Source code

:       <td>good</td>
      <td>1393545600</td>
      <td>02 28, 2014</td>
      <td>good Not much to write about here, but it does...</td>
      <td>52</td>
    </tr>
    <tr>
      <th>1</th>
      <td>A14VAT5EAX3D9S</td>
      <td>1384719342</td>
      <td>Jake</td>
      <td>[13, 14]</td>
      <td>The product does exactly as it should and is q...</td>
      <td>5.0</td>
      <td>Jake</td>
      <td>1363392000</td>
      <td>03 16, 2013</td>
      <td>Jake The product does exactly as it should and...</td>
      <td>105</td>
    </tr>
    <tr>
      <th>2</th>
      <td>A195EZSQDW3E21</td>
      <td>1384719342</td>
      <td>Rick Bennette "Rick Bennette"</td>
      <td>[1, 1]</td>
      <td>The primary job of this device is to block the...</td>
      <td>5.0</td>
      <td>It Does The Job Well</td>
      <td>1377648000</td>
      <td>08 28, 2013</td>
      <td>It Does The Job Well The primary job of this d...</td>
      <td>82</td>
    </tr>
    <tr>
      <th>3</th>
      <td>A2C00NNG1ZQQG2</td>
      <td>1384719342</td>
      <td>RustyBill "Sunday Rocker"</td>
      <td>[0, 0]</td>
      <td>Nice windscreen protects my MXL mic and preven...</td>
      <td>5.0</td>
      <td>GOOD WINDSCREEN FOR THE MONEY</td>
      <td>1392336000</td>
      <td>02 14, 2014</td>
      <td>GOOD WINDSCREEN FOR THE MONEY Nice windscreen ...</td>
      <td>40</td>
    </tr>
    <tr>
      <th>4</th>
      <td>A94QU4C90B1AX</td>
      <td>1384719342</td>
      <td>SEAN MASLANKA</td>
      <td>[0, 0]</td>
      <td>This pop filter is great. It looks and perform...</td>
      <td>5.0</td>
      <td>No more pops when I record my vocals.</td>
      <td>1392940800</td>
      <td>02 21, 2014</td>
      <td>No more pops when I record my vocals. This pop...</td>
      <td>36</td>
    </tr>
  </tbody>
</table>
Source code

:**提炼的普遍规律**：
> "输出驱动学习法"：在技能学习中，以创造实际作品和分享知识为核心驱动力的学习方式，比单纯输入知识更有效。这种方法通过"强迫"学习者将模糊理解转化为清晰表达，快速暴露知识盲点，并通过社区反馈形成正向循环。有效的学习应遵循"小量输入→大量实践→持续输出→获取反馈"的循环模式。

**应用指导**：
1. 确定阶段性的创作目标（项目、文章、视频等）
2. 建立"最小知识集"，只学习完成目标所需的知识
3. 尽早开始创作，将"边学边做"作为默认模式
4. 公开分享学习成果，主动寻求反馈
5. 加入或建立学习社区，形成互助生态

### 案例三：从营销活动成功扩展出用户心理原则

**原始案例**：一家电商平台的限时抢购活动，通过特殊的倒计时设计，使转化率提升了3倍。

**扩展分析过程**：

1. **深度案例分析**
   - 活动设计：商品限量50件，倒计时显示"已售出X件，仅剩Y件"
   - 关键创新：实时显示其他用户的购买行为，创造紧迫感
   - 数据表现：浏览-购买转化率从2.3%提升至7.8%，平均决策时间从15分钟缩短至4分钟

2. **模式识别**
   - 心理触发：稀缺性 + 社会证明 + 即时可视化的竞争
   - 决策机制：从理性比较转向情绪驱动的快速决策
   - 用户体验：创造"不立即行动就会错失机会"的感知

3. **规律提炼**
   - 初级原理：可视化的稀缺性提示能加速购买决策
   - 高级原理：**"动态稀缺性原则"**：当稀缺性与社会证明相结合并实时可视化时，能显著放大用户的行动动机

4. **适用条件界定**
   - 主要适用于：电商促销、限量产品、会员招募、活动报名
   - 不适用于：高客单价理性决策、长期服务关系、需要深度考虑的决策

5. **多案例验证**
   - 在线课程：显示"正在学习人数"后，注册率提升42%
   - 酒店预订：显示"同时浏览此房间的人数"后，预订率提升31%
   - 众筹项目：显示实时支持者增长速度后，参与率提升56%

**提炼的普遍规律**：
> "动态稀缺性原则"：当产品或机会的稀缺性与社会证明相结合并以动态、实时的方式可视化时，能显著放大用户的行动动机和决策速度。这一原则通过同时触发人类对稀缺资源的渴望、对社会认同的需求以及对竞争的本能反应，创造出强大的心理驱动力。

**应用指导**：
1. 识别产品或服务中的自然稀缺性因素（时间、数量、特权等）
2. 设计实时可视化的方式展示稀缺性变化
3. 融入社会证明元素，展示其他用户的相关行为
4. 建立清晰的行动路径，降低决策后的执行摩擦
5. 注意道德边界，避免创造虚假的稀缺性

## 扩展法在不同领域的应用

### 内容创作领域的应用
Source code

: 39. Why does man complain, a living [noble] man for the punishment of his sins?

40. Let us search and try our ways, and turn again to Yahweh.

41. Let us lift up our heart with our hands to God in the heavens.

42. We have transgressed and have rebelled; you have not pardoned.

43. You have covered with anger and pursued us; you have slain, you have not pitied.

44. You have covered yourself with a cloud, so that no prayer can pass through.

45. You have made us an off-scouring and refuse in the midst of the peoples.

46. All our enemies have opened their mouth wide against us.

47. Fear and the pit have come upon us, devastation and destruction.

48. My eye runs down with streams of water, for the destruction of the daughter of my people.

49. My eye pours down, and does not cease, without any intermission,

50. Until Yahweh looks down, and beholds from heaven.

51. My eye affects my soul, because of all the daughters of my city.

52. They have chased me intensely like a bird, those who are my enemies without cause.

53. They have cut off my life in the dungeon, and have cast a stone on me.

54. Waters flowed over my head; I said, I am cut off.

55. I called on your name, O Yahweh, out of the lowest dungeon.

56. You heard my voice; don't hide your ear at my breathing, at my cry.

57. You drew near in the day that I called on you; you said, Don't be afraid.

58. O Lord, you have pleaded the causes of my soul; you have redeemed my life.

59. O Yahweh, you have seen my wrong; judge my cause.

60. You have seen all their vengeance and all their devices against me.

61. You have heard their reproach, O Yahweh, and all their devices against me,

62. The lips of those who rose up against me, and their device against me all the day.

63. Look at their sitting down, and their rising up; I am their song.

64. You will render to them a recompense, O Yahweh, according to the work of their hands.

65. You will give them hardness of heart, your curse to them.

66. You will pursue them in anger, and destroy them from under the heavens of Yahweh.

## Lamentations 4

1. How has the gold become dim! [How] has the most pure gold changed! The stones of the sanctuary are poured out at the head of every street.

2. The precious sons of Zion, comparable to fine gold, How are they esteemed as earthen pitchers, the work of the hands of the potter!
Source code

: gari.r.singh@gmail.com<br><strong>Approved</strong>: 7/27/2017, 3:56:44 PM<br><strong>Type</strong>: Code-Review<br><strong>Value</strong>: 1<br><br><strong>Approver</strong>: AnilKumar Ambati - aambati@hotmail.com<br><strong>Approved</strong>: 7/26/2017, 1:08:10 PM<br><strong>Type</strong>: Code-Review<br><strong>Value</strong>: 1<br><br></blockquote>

Directive
Line by line, please copy the listing exactly.

Response below
Source code

:       <td>good</td>
      <td>1393545600</td>
      <td>02 28, 2014</td>
      <td>good Not much to write about here, but it does...</td>
      <td>52</td>
    </tr>
    <tr>
      <th>1</th>
      <td>A14VAT5EAX3D9S</td>
      <td>1384719342</td>
      <td>Jake</td>
      <td>[13, 14]</td>
      <td>The product does exactly as it should and is q...</td>
      <td>5.0</td>
      <td>Jake</td>
      <td>1363392000</td>
      <td>03 16, 2013</td>
      <td>Jake The product does exactly as it should and...</td>
      <td>105</td>
    </tr>
    <tr>
      <th>2</th>
      <td>A195EZSQDW3E21</td>
      <td>1384719342</td>
      <td>Rick Bennette "Rick Bennette"</td>
      <td>[1, 1]</td>
      <td>The primary job of this device is to block the...</td>
      <td>5.0</td>
      <td>It Does The Job Well</td>
      <td>1377648000</td>
      <td>08 28, 2013</td>
      <td>It Does The Job Well The primary job of this d...</td>
      <td>82</td>
    </tr>
    <tr>
      <th>3</th>
      <td>A2C00NNG1ZQQG2</td>
      <td>1384719342</td>
      <td>RustyBill "Sunday Rocker"</td>
      <td>[0, 0]</td>
      <td>Nice windscreen protects my MXL mic and preven...</td>
      <td>5.0</td>
      <td>GOOD WINDSCREEN FOR THE MONEY</td>
      <td>1392336000</td>
      <td>02 14, 2014</td>
      <td>GOOD WINDSCREEN FOR THE MONEY Nice windscreen ...</td>
      <td>40</td>
    </tr>
    <tr>
      <th>4</th>
      <td>A94QU4C90B1AX</td>
      <td>1384719342</td>
      <td>SEAN MASLANKA</td>
      <td>[0, 0]</td>
      <td>This pop filter is great. It looks and perform...</td>
      <td>5.0</td>
      <td>No more pops when I record my vocals.</td>
      <td>1392940800</td>
      <td>02 21, 2014</td>
      <td>No more pops when I record my vocals. This pop...</td>
      <td>36</td>
    </tr>
  </tbody>
</table>
Source code

:**提炼的普遍规律**：
> "输出驱动学习法"：在技能学习中，以创造实际作品和分享知识为核心驱动力的学习方式，比单纯输入知识更有效。这种方法通过"强迫"学习者将模糊理解转化为清晰表达，快速暴露知识盲点，并通过社区反馈形成正向循环。有效的学习应遵循"小量输入→大量实践→持续输出→获取反馈"的循环模式。

**应用指导**：
1. 确定阶段性的创作目标（项目、文章、视频等）
2. 建立"最小知识集"，只学习完成目标所需的知识
3. 尽早开始创作，将"边学边做"作为默认模式
4. 公开分享学习成果，主动寻求反馈
5. 加入或建立学习社区，形成互助生态

### 案例三：从营销活动成功扩展出用户心理原则

**原始案例**：一家电商平台的限时抢购活动，通过特殊的倒计时设计，使转化率提升了3倍。

**扩展分析过程**：

1. **深度案例分析**
   - 活动设计：商品限量50件，倒计时显示"已售出X件，仅剩Y件"
   - 关键创新：实时显示其他用户的购买行为，创造紧迫感
   - 数据表现：浏览-购买转化率从2.3%提升至7.8%，平均决策时间从15分钟缩短至4分钟

2. **模式识别**
   - 心理触发：稀缺性 + 社会证明 + 即时可视化的竞争
   - 决策机制：从理性比较转向情绪驱动的快速决策
   - 用户体验：创造"不立即行动就会错失机会"的感知

3. **规律提炼**
   - 初级原理：可视化的稀缺性提示能加速购买决策
   - 高级原理：**"动态稀缺性原则"**：当稀缺性与社会证明相结合并实时可视化时，能显著放大用户的行动动机

4. **适用条件界定**
   - 主要适用于：电商促销、限量产品、会员招募、活动报名
   - 不适用于：高客单价理性决策、长期服务关系、需要深度考虑的决策

5. **多案例验证**
   - 在线课程：显示"正在学习人数"后，注册率提升42%
   - 酒店预订：显示"同时浏览此房间的人数"后，预订率提升31%
   - 众筹项目：显示实时支持者增长速度后，参与率提升56%

**提炼的普遍规律**：
> "动态稀缺性原则"：当产品或机会的稀缺性与社会证明相结合并以动态、实时的方式可视化时，能显著放大用户的行动动机和决策速度。这一原则通过同时触发人类对稀缺资源的渴望、对社会认同的需求以及对竞争的本能反应，创造出强大的心理驱动力。

**应用指导**：
1. 识别产品或服务中的自然稀缺性因素（时间、数量、特权等）
2. 设计实时可视化的方式展示稀缺性变化
3. 融入社会证明元素，展示其他用户的相关行为
4. 建立清晰的行动路径，降低决策后的执行摩擦
5. 注意道德边界，避免创造虚假的稀缺性

## 扩展法在不同领域的应用

### 内容创作领域的应用
Source code

: 39. Why does man complain, a living [noble] man for the punishment of his sins?

40. Let us search and try our ways, and turn again to Yahweh.

41. Let us lift up our heart with our hands to God in the heavens.

42. We have transgressed and have rebelled; you have not pardoned.

43. You have covered with anger and pursued us; you have slain, you have not pitied.

44. You have covered yourself with a cloud, so that no prayer can pass through.

45. You have made us an off-scouring and refuse in the midst of the peoples.

46. All our enemies have opened their mouth wide against us.

47. Fear and the pit have come upon us, devastation and destruction.

48. My eye runs down with streams of water, for the destruction of the daughter of my people.

49. My eye pours down, and does not cease, without any intermission,

50. Until Yahweh looks down, and beholds from heaven.

51. My eye affects my soul, because of all the daughters of my city.

52. They have chased me intensely like a bird, those who are my enemies without cause.

53. They have cut off my life in the dungeon, and have cast a stone on me.

54. Waters flowed over my head; I said, I am cut off.

55. I called on your name, O Yahweh, out of the lowest dungeon.

56. You heard my voice; don't hide your ear at my breathing, at my cry.

57. You drew near in the day that I called on you; you said, Don't be afraid.

58. O Lord, you have pleaded the causes of my soul; you have redeemed my life.

59. O Yahweh, you have seen my wrong; judge my cause.

60. You have seen all their vengeance and all their devices against me.

61. You have heard their reproach, O Yahweh, and all their devices against me,

62. The lips of those who rose up against me, and their device against me all the day.

63. Look at their sitting down, and their rising up; I am their song.

64. You will render to them a recompense, O Yahweh, according to the work of their hands.

65. You will give them hardness of heart, your curse to them.

66. You will pursue them in anger, and destroy them from under the heavens of Yahweh.

## Lamentations 4

1. How has the gold become dim! [How] has the most pure gold changed! The stones of the sanctuary are poured out at the head of every street.

2. The precious sons of Zion, comparable to fine gold, How are they esteemed as earthen pitchers, the work of the hands of the potter!
Source code

: gari.r.singh@gmail.com<br><strong>Approved</strong>: 7/27/2017, 3:56:44 PM<br><strong>Type</strong>: Code-Review<br><strong>Value</strong>: 1<br><br><strong>Approver</strong>: AnilKumar Ambati - aambati@hotmail.com<br><strong>Approved</strong>: 7/26/2017, 1:08:10 PM<br><strong>Type</strong>: Code-Review<br><strong>Value</strong>: 1<br><br></blockquote>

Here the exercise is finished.